Data items:
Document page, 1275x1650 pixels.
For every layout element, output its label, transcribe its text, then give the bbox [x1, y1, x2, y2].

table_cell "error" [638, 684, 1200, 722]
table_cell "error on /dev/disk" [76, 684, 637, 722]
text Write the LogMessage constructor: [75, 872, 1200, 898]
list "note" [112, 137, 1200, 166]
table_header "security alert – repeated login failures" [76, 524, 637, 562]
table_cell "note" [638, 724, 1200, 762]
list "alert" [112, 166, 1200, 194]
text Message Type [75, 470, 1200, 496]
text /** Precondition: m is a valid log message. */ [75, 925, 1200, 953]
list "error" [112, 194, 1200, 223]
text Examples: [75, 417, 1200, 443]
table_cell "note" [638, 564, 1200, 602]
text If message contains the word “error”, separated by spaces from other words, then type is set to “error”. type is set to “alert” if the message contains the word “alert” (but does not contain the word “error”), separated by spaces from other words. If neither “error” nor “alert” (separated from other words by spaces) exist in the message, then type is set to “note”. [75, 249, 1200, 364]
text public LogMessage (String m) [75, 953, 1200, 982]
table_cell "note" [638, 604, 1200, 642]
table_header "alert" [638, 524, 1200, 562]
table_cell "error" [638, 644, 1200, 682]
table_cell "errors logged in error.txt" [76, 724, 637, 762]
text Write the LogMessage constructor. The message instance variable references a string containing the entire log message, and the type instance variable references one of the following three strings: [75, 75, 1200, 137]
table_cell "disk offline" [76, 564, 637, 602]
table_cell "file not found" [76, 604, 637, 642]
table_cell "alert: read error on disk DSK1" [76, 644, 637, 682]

REQUEST
Take the lines from the one containing "684, 1200, 722]" through the last line and change "LogMessage" to "LogEntry", keeping everything else the same.

TASK SOLUTION
table_cell "error" [638, 684, 1200, 722]
table_cell "error on /dev/disk" [76, 684, 637, 722]
text Write the LogEntry constructor: [75, 872, 1200, 898]
list "note" [112, 137, 1200, 166]
table_header "security alert – repeated login failures" [76, 524, 637, 562]
table_cell "note" [638, 724, 1200, 762]
list "alert" [112, 166, 1200, 194]
text Message Type [75, 470, 1200, 496]
text /** Precondition: m is a valid log message. */ [75, 925, 1200, 953]
list "error" [112, 194, 1200, 223]
text Examples: [75, 417, 1200, 443]
table_cell "note" [638, 564, 1200, 602]
text If message contains the word “error”, separated by spaces from other words, then type is set to “error”. type is set to “alert” if the message contains the word “alert” (but does not contain the word “error”), separated by spaces from other words. If neither “error” nor “alert” (separated from other words by spaces) exist in the message, then type is set to “note”. [75, 249, 1200, 364]
text public LogEntry (String m) [75, 953, 1200, 982]
table_cell "note" [638, 604, 1200, 642]
table_header "alert" [638, 524, 1200, 562]
table_cell "error" [638, 644, 1200, 682]
table_cell "errors logged in error.txt" [76, 724, 637, 762]
text Write the LogEntry constructor. The message instance variable references a string containing the entire log message, and the type instance variable references one of the following three strings: [75, 75, 1200, 137]
table_cell "disk offline" [76, 564, 637, 602]
table_cell "file not found" [76, 604, 637, 642]
table_cell "alert: read error on disk DSK1" [76, 644, 637, 682]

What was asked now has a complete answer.